PluggedIn: Jaman aims for video niche markets

Imagine attending the world’s film festivals and hobnobbing with fellow cinephiles without moving from your armchair, and you’ve got the idea behind a Web site called Jaman.com.

Jaman.com wants to match the 56 million people who live in the United States but were born elsewhere or speak a language other than English with deserving but little-known foreign films that probably won’t make it to U.S. megaplexes.

Their strategy runs counter to that of online movie download services recently launched by major media retailers like Apple Inc. and Wal-Mart Stores Inc., which plan to offer consumers a wide swath of content from major Hollywood studios.

But while the majors struggle with tangled distribution agreements for those films, Jaman.com has forged alliances with the film festival organizers for more than 1,000 titles that filmmakers are eager to share.

“There is an absolute market for niche content on the Internet,” said Josh Bernoff, principal analyst with the Forrester Group. “That video that otherwise would not have had an audience because the audience is too small … they are connecting it up on the Internet.”

Revenue from downloaded videos grew from $11 million in 2005 to $111 million last year, but still accounts for only a fraction of the $25 billion in DVD and video consumption in 2006, according to the “Video on the Internet Report” by Adams Media Research.

Launched in February as a test, Jaman.com is the brainchild of Gaurav Dhillon, a film junkie and founder of San Francisco-area software provider Informatica Corp., and Carlos Montalvo, a former Apple executive who developed video and streaming media software for them. The final version of the site will be available to the public in March.

The seeds of Jaman.com took root during a yearlong sabbatical Dhillon made after taking Informatica public and stepping down as CEO three years later in 2004. Upon his return, he was frustrated to find that the films and music he had soaked up during his travels were not available in the United States.

Dhillon raised about $4.5 million from Dhillon Capital — a fund created he created to invest in start-ups — and other investors to start the site, whose mission is to bring to audiences the 99 percent of the world’s movies that populate film festivals but never find U.S. distribution.

“Some of the best award-winning films from around the world have not been able to penetrate what is arguably the largest entertainment market,” Montalvo, senior vice president of operations at Jaman.com, said.

The company plans on doing “grass-roots marketing” in foreign-born U.S. communities to get users on the site, where they can write reviews, network with like-minded viewers and even add a text track to the films, a la “Mystery Science Theater 3000.”

In addition to scouring the world’s film festivals for content, Jaman.com invites independent filmmakers to submit material.

Movies are streamed from a high-definition player on the site for $1.99 for rental, and $4.99 for purchase. The downloadable player works on both Macintosh and Microsoft Windows operating systems.

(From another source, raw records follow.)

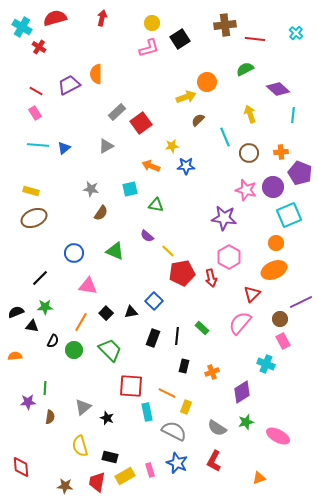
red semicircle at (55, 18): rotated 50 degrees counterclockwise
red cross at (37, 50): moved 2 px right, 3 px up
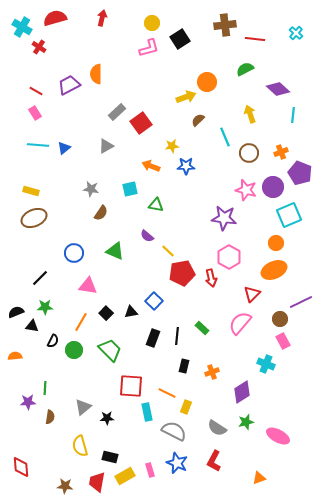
orange cross at (281, 152): rotated 16 degrees counterclockwise
black star at (107, 418): rotated 24 degrees counterclockwise
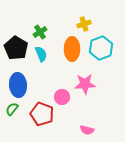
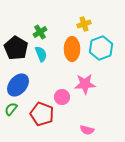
blue ellipse: rotated 45 degrees clockwise
green semicircle: moved 1 px left
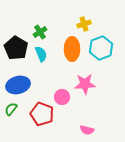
blue ellipse: rotated 35 degrees clockwise
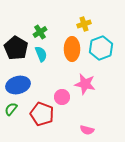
pink star: rotated 15 degrees clockwise
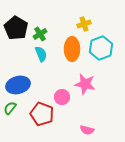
green cross: moved 2 px down
black pentagon: moved 20 px up
green semicircle: moved 1 px left, 1 px up
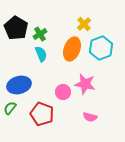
yellow cross: rotated 24 degrees counterclockwise
orange ellipse: rotated 20 degrees clockwise
blue ellipse: moved 1 px right
pink circle: moved 1 px right, 5 px up
pink semicircle: moved 3 px right, 13 px up
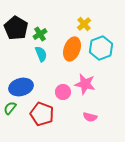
blue ellipse: moved 2 px right, 2 px down
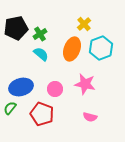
black pentagon: rotated 30 degrees clockwise
cyan semicircle: rotated 28 degrees counterclockwise
pink circle: moved 8 px left, 3 px up
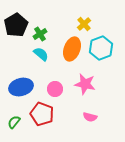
black pentagon: moved 3 px up; rotated 20 degrees counterclockwise
green semicircle: moved 4 px right, 14 px down
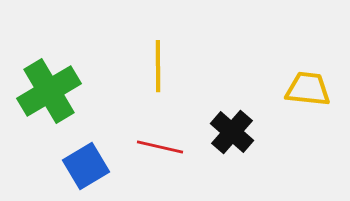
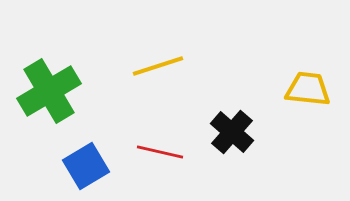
yellow line: rotated 72 degrees clockwise
red line: moved 5 px down
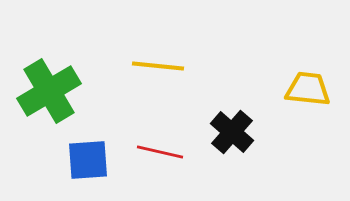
yellow line: rotated 24 degrees clockwise
blue square: moved 2 px right, 6 px up; rotated 27 degrees clockwise
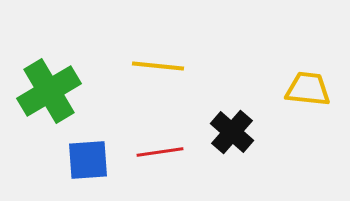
red line: rotated 21 degrees counterclockwise
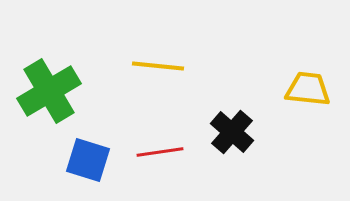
blue square: rotated 21 degrees clockwise
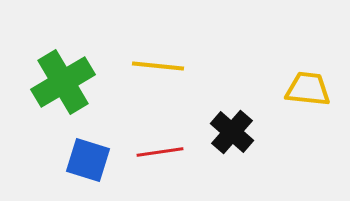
green cross: moved 14 px right, 9 px up
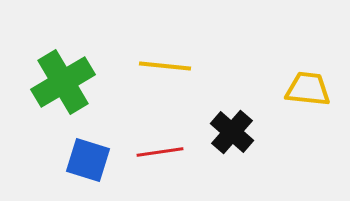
yellow line: moved 7 px right
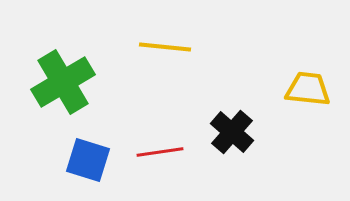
yellow line: moved 19 px up
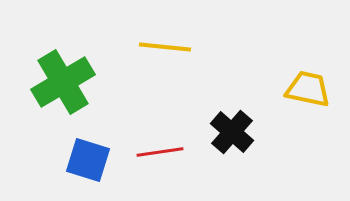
yellow trapezoid: rotated 6 degrees clockwise
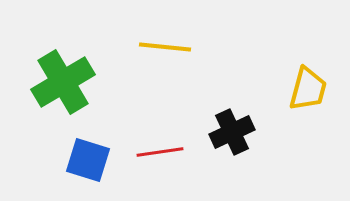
yellow trapezoid: rotated 93 degrees clockwise
black cross: rotated 24 degrees clockwise
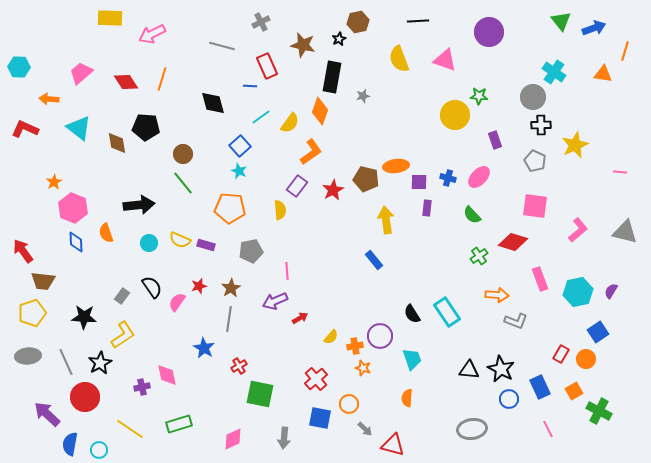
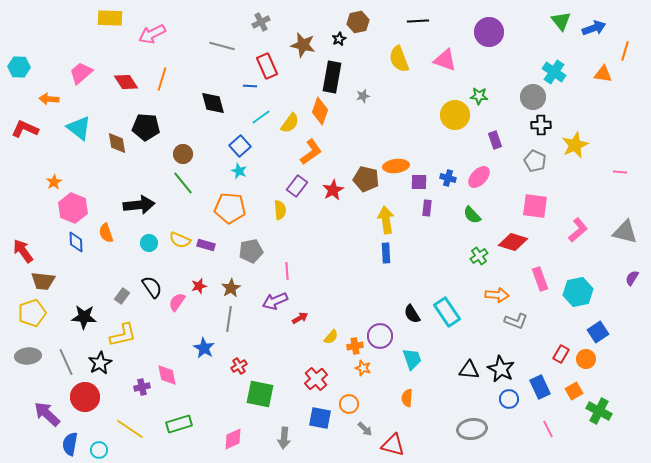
blue rectangle at (374, 260): moved 12 px right, 7 px up; rotated 36 degrees clockwise
purple semicircle at (611, 291): moved 21 px right, 13 px up
yellow L-shape at (123, 335): rotated 20 degrees clockwise
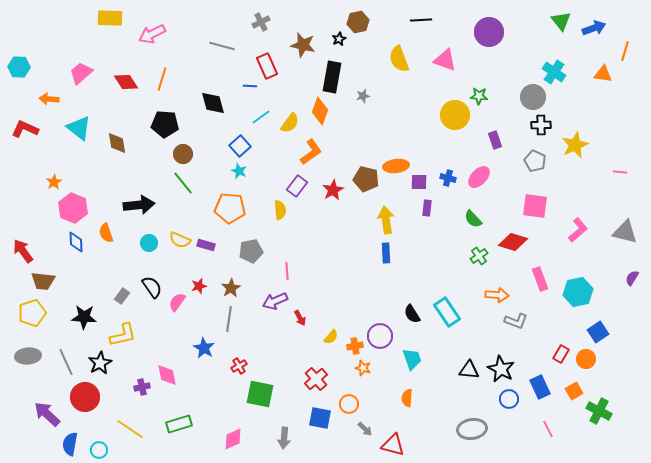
black line at (418, 21): moved 3 px right, 1 px up
black pentagon at (146, 127): moved 19 px right, 3 px up
green semicircle at (472, 215): moved 1 px right, 4 px down
red arrow at (300, 318): rotated 91 degrees clockwise
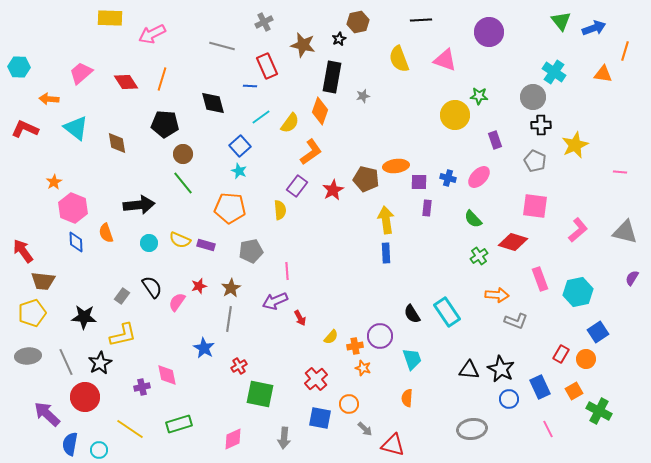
gray cross at (261, 22): moved 3 px right
cyan triangle at (79, 128): moved 3 px left
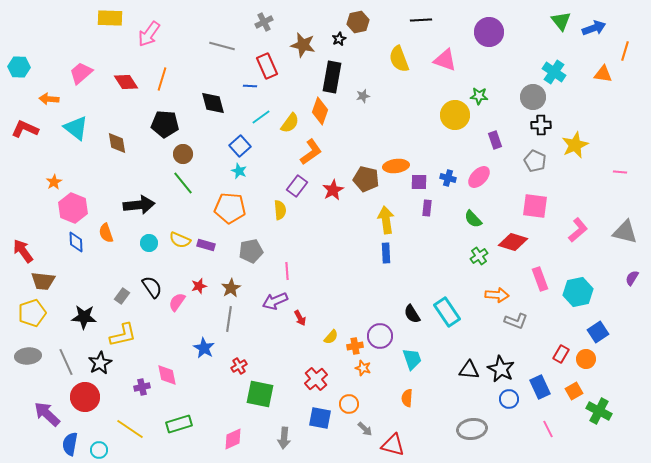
pink arrow at (152, 34): moved 3 px left; rotated 28 degrees counterclockwise
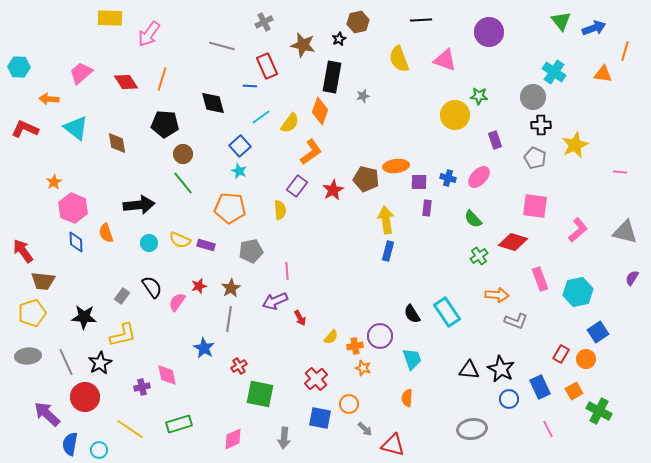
gray pentagon at (535, 161): moved 3 px up
blue rectangle at (386, 253): moved 2 px right, 2 px up; rotated 18 degrees clockwise
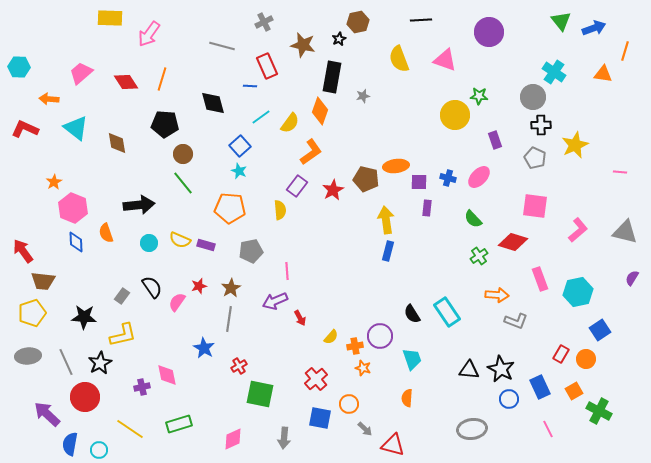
blue square at (598, 332): moved 2 px right, 2 px up
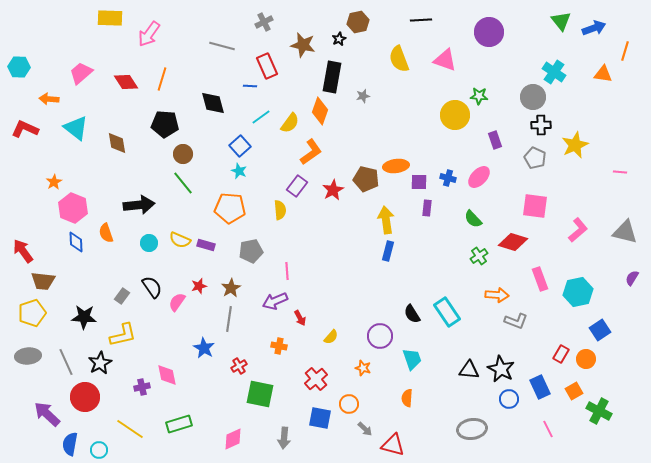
orange cross at (355, 346): moved 76 px left; rotated 21 degrees clockwise
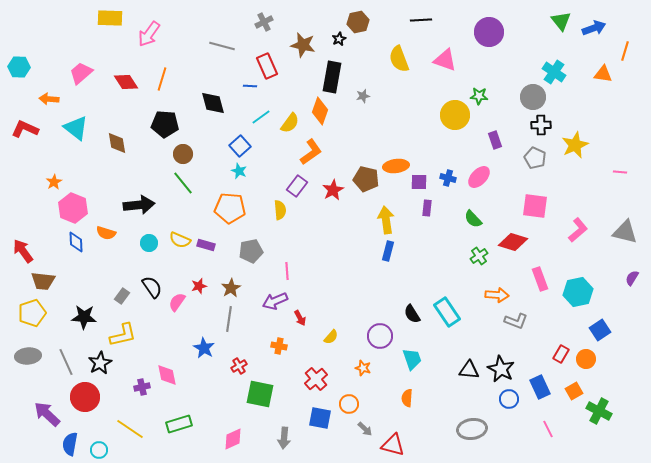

“In many ways we have created a film festival that never ends — meeting new friends and through them discovering new movies,” Dhillon said.

Where Jaman.com and other niche content providers may run into trouble is in convincing users to pay for content.

“It’s especially difficult if you want to charge,” Bernoff said.

But Rob Enderle, principal analyst at the independent Enderle Group, said the paid content model has worked for niche providers, especially among communities that can’t get their content elsewhere.

“We’ve seen this before in … satellite services dealing with expatriates who wanted local programming (from their countries of origin),” Enderle said. “They were perfectly willing to pay a lot of money to get one of those big dishes to pull that down.”